No additional configuration required — models load automatically.

## 🚀 Quick Start

```python
from science_ocr import ScienceOCR

ocr = ScienceOCR()

text = ocr.parse_text(
    path="path/to/paper.pdf",
    first_page=0,      # optional
    last_page=None,    # optional
    dpi=300            # optional
)

print(text)
```

## 📘 API Reference

### `class ScienceOCR(use_gpu=True)`

Initializes the OCR engine.

| Parameter | Type | Default | Description |
|-----------|------|---------|-------------|
| use_gpu | bool | True | If `True`, uses GPU if available. If `False`, forces CPU usage, which may be slower but more stable on some systems and avoid memory issues. |

### `parse_text(self, path, first_page=0, last_page=None, dpi=300)`

Extracts OCR text from a PDF.

| Parameter | Type | Default | Description |
|-----------|------|---------|-------------|
| path | str | — | Path to the PDF file. |
| first_page | int | 0 | 0-indexed first page to process. |
| last_page | int \| None | None | Last page index (inclusive). If `None`, processes until the final page. |
| dpi | int | 300 | Rasterization DPI for PyMuPDF before OCR. |

**Returns:** A single string containing the concatenated OCR text from the selected page range.

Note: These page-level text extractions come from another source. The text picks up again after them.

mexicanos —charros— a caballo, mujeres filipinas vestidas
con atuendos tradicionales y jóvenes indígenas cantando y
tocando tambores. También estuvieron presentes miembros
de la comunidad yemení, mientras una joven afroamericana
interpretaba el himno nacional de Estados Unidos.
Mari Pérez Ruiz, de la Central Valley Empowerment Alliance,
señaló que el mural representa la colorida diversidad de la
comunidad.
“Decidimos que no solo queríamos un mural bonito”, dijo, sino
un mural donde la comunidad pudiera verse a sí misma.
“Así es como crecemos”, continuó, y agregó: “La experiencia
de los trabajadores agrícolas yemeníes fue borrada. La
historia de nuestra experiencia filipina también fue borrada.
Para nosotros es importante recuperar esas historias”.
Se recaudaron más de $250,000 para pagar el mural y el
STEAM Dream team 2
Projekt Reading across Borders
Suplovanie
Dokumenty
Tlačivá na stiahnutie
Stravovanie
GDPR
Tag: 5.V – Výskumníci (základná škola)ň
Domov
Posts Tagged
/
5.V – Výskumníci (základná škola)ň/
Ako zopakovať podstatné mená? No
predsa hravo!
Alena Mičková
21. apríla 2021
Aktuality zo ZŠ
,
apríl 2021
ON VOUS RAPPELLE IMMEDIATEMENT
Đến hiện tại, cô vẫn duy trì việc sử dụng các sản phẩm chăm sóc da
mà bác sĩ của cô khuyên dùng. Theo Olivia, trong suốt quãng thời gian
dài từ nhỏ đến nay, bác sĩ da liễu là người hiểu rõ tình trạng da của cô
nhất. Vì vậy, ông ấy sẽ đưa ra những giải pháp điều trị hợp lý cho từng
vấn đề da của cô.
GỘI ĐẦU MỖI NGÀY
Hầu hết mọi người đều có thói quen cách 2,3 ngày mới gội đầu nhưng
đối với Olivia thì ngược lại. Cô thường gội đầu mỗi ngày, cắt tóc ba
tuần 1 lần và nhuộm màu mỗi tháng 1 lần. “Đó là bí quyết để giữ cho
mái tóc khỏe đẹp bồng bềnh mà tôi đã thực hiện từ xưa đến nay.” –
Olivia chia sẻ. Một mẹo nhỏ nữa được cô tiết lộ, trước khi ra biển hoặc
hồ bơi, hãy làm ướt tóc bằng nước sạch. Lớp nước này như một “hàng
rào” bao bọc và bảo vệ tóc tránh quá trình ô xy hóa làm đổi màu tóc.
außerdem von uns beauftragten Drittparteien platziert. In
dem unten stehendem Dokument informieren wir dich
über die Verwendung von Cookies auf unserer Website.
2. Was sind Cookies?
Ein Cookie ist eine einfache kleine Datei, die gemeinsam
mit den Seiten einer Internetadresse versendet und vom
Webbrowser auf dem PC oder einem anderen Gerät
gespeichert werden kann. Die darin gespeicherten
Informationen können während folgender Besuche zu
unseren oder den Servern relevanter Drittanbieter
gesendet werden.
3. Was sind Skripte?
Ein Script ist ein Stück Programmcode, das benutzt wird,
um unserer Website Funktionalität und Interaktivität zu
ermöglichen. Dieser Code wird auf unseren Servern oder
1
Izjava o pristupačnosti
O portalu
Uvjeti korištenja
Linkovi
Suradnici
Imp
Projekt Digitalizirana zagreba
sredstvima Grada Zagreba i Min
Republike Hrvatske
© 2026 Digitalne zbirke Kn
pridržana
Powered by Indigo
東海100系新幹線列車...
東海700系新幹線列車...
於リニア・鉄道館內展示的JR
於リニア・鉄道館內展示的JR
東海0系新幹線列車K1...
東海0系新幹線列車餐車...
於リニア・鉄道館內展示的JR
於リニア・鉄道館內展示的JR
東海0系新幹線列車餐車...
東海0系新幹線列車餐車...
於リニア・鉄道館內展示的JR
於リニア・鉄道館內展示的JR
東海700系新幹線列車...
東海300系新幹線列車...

## 🧠 How It Works (Behind the Scenes)

1. PyMuPDF (fitz) loads the PDF and renders each page at the specified DPI.
2. Each rendered page image is passed through Surya-OCR:
   * `layout` model to detect structure
   * `text_detection` model to find text regions
   * `text_recognition` model to extract text
3. Results are merged and returned as clean, readable text.

This hybrid pipeline is optimized for the complex layouts of scientific literature (equations, tables, multi-column layouts, etc.).

## 📦 Model Weights

This package uses Surya-OCR models that are mirrored on HuggingFace for reliability:
- Mirror: `https://huggingface.co/TomasGD/surya-ocr-mirror-models-2025_05_07`

Models are subject to Surya's licensing terms (see [MODEL_LICENSE](MODEL_LICENSE)).

## 🤝 Contributing

Pull requests and suggestions are welcome! If you encounter any issues, please open an issue on the project's repository.

## 📄 License

**Science-OCR** is licensed under AGPL-3.0, but depends on:

- **PyMuPDF**: AGPL-3.0
- **Surya-OCR**: Code is GPL-3.0 & Models are AI Pubs Open Rail-M license (free for research, personal use, and startups under $2M funding/revenue)

**For commercial use exceeding $2M funding/revenue, you must obtain commercial licenses for the dependencies.**

## Disclaimer

The maintainers of Science-OCR are not responsible for ensuring your compliance with third-party licenses. It is your responsibility to review and comply with all applicable licenses for dependencies used in this project.